As India moves towards mobile portability, it is one reality mobile operators will have to live with in the coming years. While some in the industry fear that mobile portability would further aggravate churning which is already affecting them, others feel it would prompt operators to improve their services, offering the customers the comfort of staying with them while they actually have the choice to leave.
Indeed, now operators have an advanced technology to achieve this: predictive analytics - mathematical modelling done with advanced computing technology. Advanced analytical tools emerging today are capable of building the profile of individual customers and help operators identify those who show signs of leaving them.
“Such tools can analyse a large number of data,” says Mr Krishna Mohan, Founder and CEO, Fifth C Solutions, a Bangalore-based company that offers mathematical modelling-based predictive analytics solutions to telecom industry.
“If we deal with a few thousands of bits of data, we may perhaps handle it with analysts. But, as you can imagine, mobile phone operators handle millions of data bits and so they need reliable tools to track the profile of customers showing signs of leaving them for other operators,” Mohan said.
Math language
Theoretically, mathematical modelling is nothing but an abstract that describes a system using the language of mathematics. It is extensively used in natural sciences and in engineering disciplines like physics and electrical engineering.
“Statistical techniques have been used by the medical fraternity for a long time to predict the nature and impact of a disease,” explains Dr Hans Mathews, Fifth C’s Chief Scientist.
“Now that we have very advanced technology especially things like unique Artificial Intelligence (AI) that allows robots to perform precise tasks, the mathematical modelling techniques can be converted to algorithms that can produce accurate predictions of behaviour based on data,” adds Mathews.
Scoring over risks
Description of a system — people in this case — is done by a set of variables that represent its qualities. In telecom, for instance, details such as billing and payment history, call usage patterns (such as type, duration, volume and call destinations), customer complaint calls to the service provider, etc are taken for churn prediction.
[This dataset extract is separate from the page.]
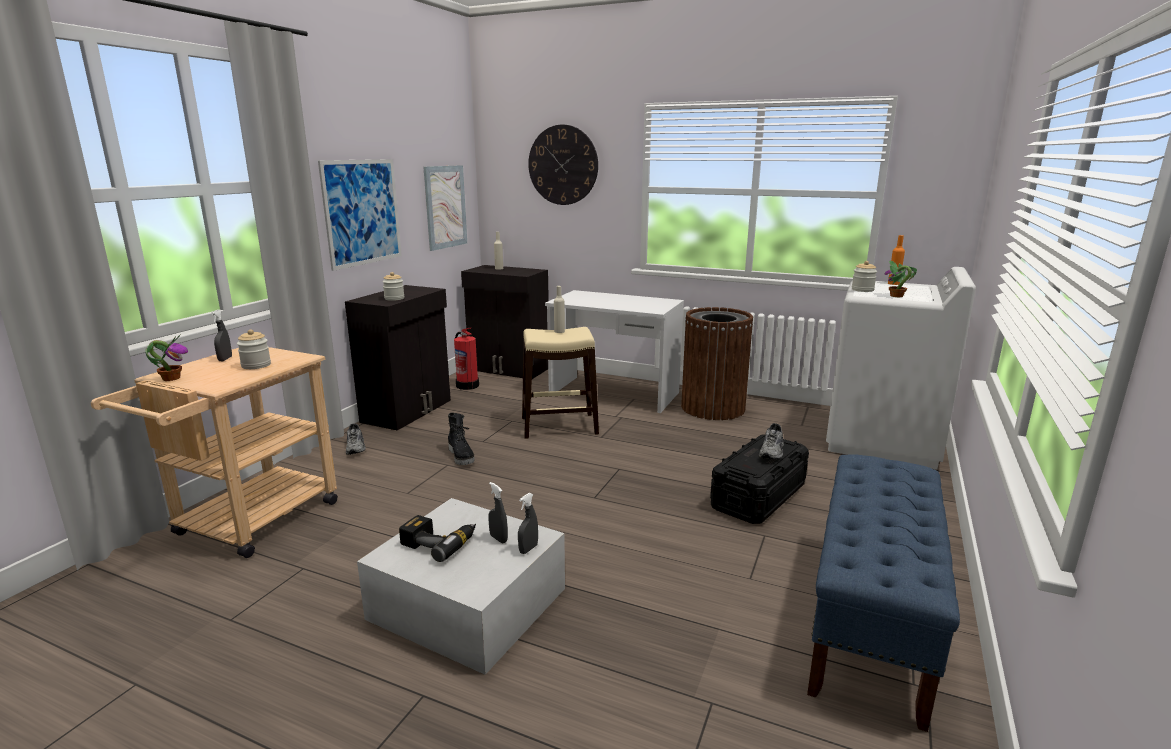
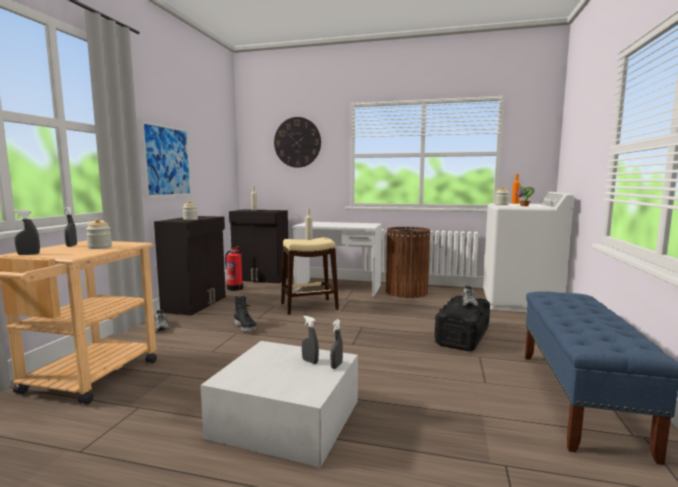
camera: 10 degrees left, 10 degrees down
(171, 378) = (28, 254): potted plant -> grey spray bottle
(439, 542) = (264, 367): power drill -> none
(445, 207) = (219, 167): picture -> none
The fully automated process then assesses the risk factor of each customer and gives out a “risk score”.
“The risk score is an indication of a customer’s propensity to leave the service of the mobile operator,” Dr Mathews says.
“In addition, they are also assigned the precise risk factor that would explain how a customer is given a high or low score. The factors could be ‘sticker shock’ on a recent high bill or a recent rental plan change,” he adds.
This, he says, will help the mobile operator’s retention programme to be focused on the most vulnerable customers. The challenge for scientists, according to Dr Mathews, is identifying the variables which are vital for the predictions to be accurate.
Mr Jagdish Kini, a director at Fifth C, says analytics technology offers mobile phone companies the ability to “slice and dice” data fast and discern vital information. “They can do this with precision,” he adds.
He says the technology can also be used in predicting behaviours of credit card users and shoppers, which would enable service providers to fine-tune their marketing efforts.
Once the ‘wavered’ customer is identified using the predictive analytics, experts say that promo activities and other specialised strategies can be focussed on those customers. This is especially possible with the availability of mobile phones and e-mails, which serve as a personalised platform for marketers.